§ **YOUR INSTRUCTIONS**: Select the lines below containing the word "params".

Data entries

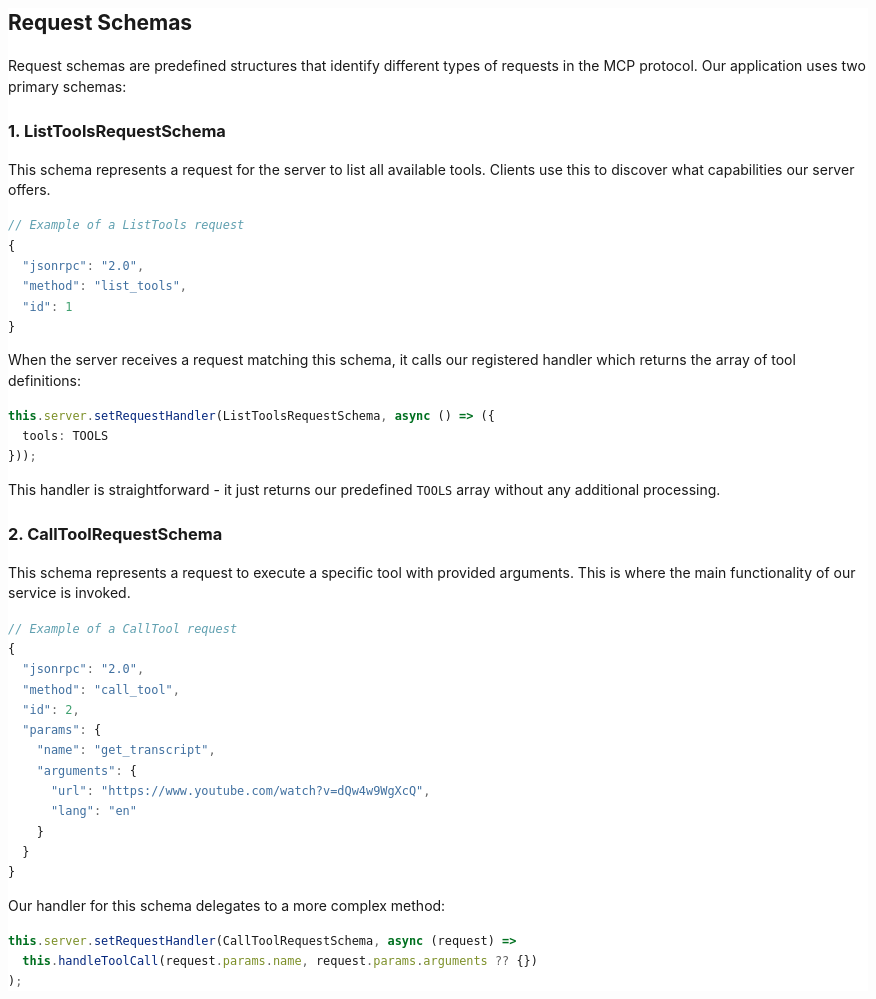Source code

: ## Request Schemas

Request schemas are predefined structures that identify different types of requests in the MCP protocol. Our application uses two primary schemas:

### 1. ListToolsRequestSchema

This schema represents a request for the server to list all available tools. Clients use this to discover what capabilities our server offers.

```typescript
// Example of a ListTools request
{
  "jsonrpc": "2.0",
  "method": "list_tools",
  "id": 1
}
```

When the server receives a request matching this schema, it calls our registered handler which returns the array of tool definitions:

```typescript
this.server.setRequestHandler(ListToolsRequestSchema, async () => ({
  tools: TOOLS
}));
```

This handler is straightforward - it just returns our predefined `TOOLS` array without any additional processing.

### 2. CallToolRequestSchema

This schema represents a request to execute a specific tool with provided arguments. This is where the main functionality of our service is invoked.

```typescript
// Example of a CallTool request
{
  "jsonrpc": "2.0",
  "method": "call_tool",
  "id": 2,
  "params": {
    "name": "get_transcript",
    "arguments": {
      "url": "https://www.youtube.com/watch?v=dQw4w9WgXcQ",
      "lang": "en"
    }
  }
}
```

Our handler for this schema delegates to a more complex method:

```typescript
this.server.setRequestHandler(CallToolRequestSchema, async (request) => 
  this.handleToolCall(request.params.name, request.params.arguments ?? {})
);
```
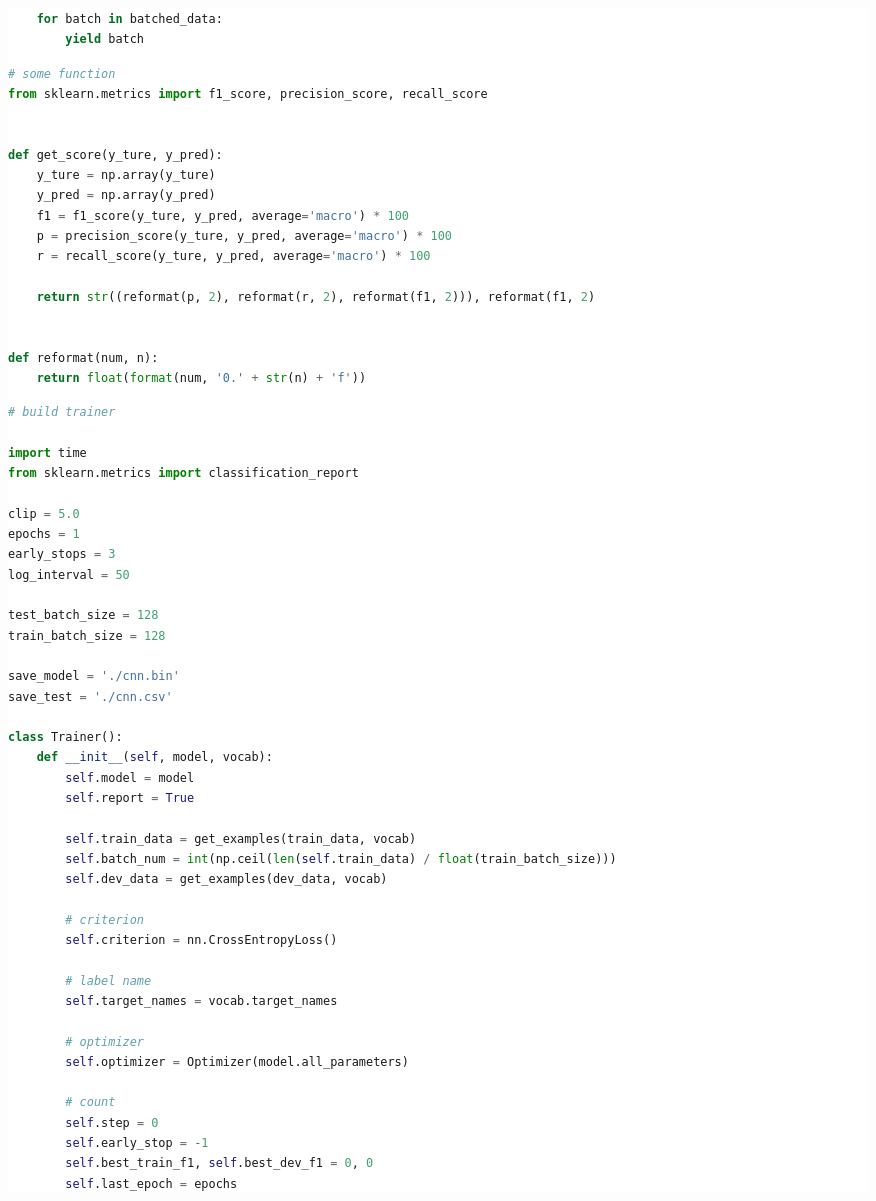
 ```python
    for batch in batched_data:
        yield batch
```


```python
# some function
from sklearn.metrics import f1_score, precision_score, recall_score


def get_score(y_ture, y_pred):
    y_ture = np.array(y_ture)
    y_pred = np.array(y_pred)
    f1 = f1_score(y_ture, y_pred, average='macro') * 100
    p = precision_score(y_ture, y_pred, average='macro') * 100
    r = recall_score(y_ture, y_pred, average='macro') * 100

    return str((reformat(p, 2), reformat(r, 2), reformat(f1, 2))), reformat(f1, 2)


def reformat(num, n):
    return float(format(num, '0.' + str(n) + 'f'))
```


```python
# build trainer

import time
from sklearn.metrics import classification_report

clip = 5.0
epochs = 1
early_stops = 3
log_interval = 50

test_batch_size = 128
train_batch_size = 128

save_model = './cnn.bin'
save_test = './cnn.csv'

class Trainer():
    def __init__(self, model, vocab):
        self.model = model
        self.report = True

        self.train_data = get_examples(train_data, vocab)
        self.batch_num = int(np.ceil(len(self.train_data) / float(train_batch_size)))
        self.dev_data = get_examples(dev_data, vocab)

        # criterion
        self.criterion = nn.CrossEntropyLoss()

        # label name
        self.target_names = vocab.target_names

        # optimizer
        self.optimizer = Optimizer(model.all_parameters)

        # count
        self.step = 0
        self.early_stop = -1
        self.best_train_f1, self.best_dev_f1 = 0, 0
        self.last_epoch = epochs
```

§ **REPLY TO THE TASK**:
  "params": {
  this.handleToolCall(request.params.name, request.params.arguments ?? {})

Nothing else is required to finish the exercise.